Bed Bath & Beyond spokeswoman Leah Drill said the retailer will pursue an investigation and take appropriate action.
Bed Bath & Beyond's announcement comes after the world's largest retailer, Wal-Mart Stores Inc <WMT.N>, this week said it is reviewing Welspun's cotton certification records.
Department store JC Penney <JCP.N> is also conducting an investigation "to ensure the integrity of Welspun's product claims." Macy's Inc <M.N> on Wednesday said it is monitoring the situation.
Target on Wednesday said it is in the process of taking out all products manufactured by Welspun under the 'Fieldcrest' label, and has already removed 750,000 Fieldcrest bedding products from stores and its website. Those were sold between 2014 and 2016, and Welspun claimed they were made from Egyptian cotton, spokeswoman Molly Snyder said.
The investigation at Target, which routinely audits its products, finished at the end of July, Snyder said. She declined to provide details about what triggered the investigation.
Target is offering a refund, in the form of a gift card, to affected customers who either have a loyalty card or purchased the products online.
Target declined to comment on how this kind of product quality issue was missed by their internal buying team for such a long period.
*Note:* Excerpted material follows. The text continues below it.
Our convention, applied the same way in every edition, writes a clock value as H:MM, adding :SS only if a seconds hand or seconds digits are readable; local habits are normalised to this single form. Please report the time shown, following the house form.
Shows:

However, Snyder said that Target had taken no action against its employees and blamed Welspun for leading them to believe that what they were supplying was, in fact, Egyptian cotton. "This was 100 percent a Welspun issue," she said.
On Monday, Welspun said it was investigating the product specification issue and would hire a Big Four accounting firm to review its supply processes.
Some retailers such as Swedish home furnishing giant IKEA AB [IKEA.UL] said they would continue doing business with Welspun while awaiting the outcome of the Indian textile manufacturer's probe.